Iowa, for better or worse, has gone farther than any other state in building wind turbines to supply its electricity. According to the EIA here, wind turbines generated 62% of Iowa’s electricity in 2022, which was the highest percentage of any state. From another EIA page here, Iowans purchased 54,203,955 MWh of electricity in 2022, which would make for average demand of 6188 MW (dividing by 8760). The Iowa Utilities Commission here tells us the generating resources that Iowa has deployed to meet this demand: 12,543 MW of wind capacity, 5543 of coal, 4148 of natural gas, 5253 of petroleum, and small amounts of others. What this tells us is that Iowa had plenty of generation resources to meet demand before it started building any wind turbines. It has more than a two-times overbuild of wind turbines alone as against average demand, and it has more than a four times overbuild if you count everything. Clearly, Iowa has a lot of generation resources sitting idle most of the time. And, whatever its average rates may be, they could be a lot lower if they stopped supporting large amounts of mostly-idle capital.

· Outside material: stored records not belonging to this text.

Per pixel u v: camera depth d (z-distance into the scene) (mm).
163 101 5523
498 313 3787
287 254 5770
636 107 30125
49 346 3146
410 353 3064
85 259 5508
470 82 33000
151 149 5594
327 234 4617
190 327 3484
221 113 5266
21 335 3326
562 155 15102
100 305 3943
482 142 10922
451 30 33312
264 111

So where do Iowa’s rates rank nationally? According to that same EIA chart, they are 22nd lowest for residential rates, and 10th lowest for “all sectors.”
Two comments:
(1) At a 2x overbuild of wind turbine capacity and 62% of generation from wind, Iowa has pushed up against the limit of what it can get by just building more wind turbines. As of now, it has barely dipped its toe into the world of energy storage. Going forward, it will quickly find that more wind turbines can only marginally increase the percent of its electricity from wind, and buying batteries is completely uneconomic and not a viable solution.
(2) The prices of electricity from wind are wildly distorted by the myriad of tax benefits and subsidies available to wind turbine developers. Just for starters, there is the federal investment tax credit (30% of the capital value of the investment in wind turbines) and the federal production tax credit (2.75 cents per kWh of electricity produced). Then there is the complete exemption from property taxes for five years from the state of Iowa. There are multiple federal guaranteed loan programs providing subsidized interest rates. There are handouts of every sort from the likes of the Agriculture Department and the Rural Electrification Administration.

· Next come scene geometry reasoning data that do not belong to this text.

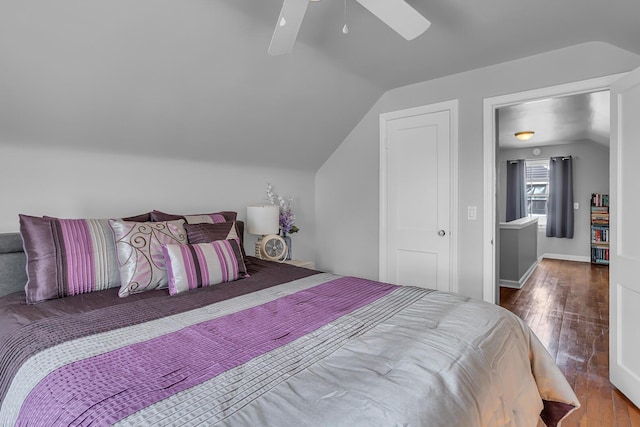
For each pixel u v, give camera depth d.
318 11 1.92
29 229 1.71
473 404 0.93
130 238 1.86
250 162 3.27
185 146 2.67
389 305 1.58
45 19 1.53
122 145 2.36
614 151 2.11
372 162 3.46
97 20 1.63
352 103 3.22
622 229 2.04
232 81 2.35
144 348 1.13
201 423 0.74
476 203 2.83
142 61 1.92
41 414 0.86
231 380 0.93
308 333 1.25
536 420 1.32
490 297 2.78
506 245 4.58
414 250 3.20
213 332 1.26
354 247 3.66
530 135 5.17
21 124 1.90
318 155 3.70
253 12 1.89
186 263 1.86
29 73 1.69
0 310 1.56
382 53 2.47
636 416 1.86
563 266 5.96
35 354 1.10
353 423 0.75
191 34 1.92
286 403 0.81
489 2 1.83
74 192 2.22
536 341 1.55
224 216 2.62
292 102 2.82
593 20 1.99
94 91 1.93
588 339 2.84
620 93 2.05
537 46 2.38
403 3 1.36
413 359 1.03
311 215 3.98
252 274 2.22
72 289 1.73
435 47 2.38
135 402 0.82
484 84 2.75
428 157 3.08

Now, how much are all these subsidies and handouts worth in consumer electricity rates? It’s all completely opaque. There’s no way for an informed citizen to figure it out. The subsidies are easily worth 5 cents per kWh, and probably more like 10 or even 15 cents per kWh. Add in the value of the subsidies, and Iowa would not be in the lower ranks for electricity prices, but rather well toward the top.
So when Jacobson recommends building wind turbines to lower electricity prices, he’s not really saying that they are economically cheaper; he’s just saying that sufficient subsidies are available to make the consumer prices appear cheaper. He’s using gkam accounting.
Anyway, we’ll see if Iowa and its co-enthusiasts for wind power can keep marching forward to the 100% zero-emissions future. I will be the first to congratulate them if they can pull it off. But let’s face it — they can’t. And as they start adding storage, their prices are set to go through the roof.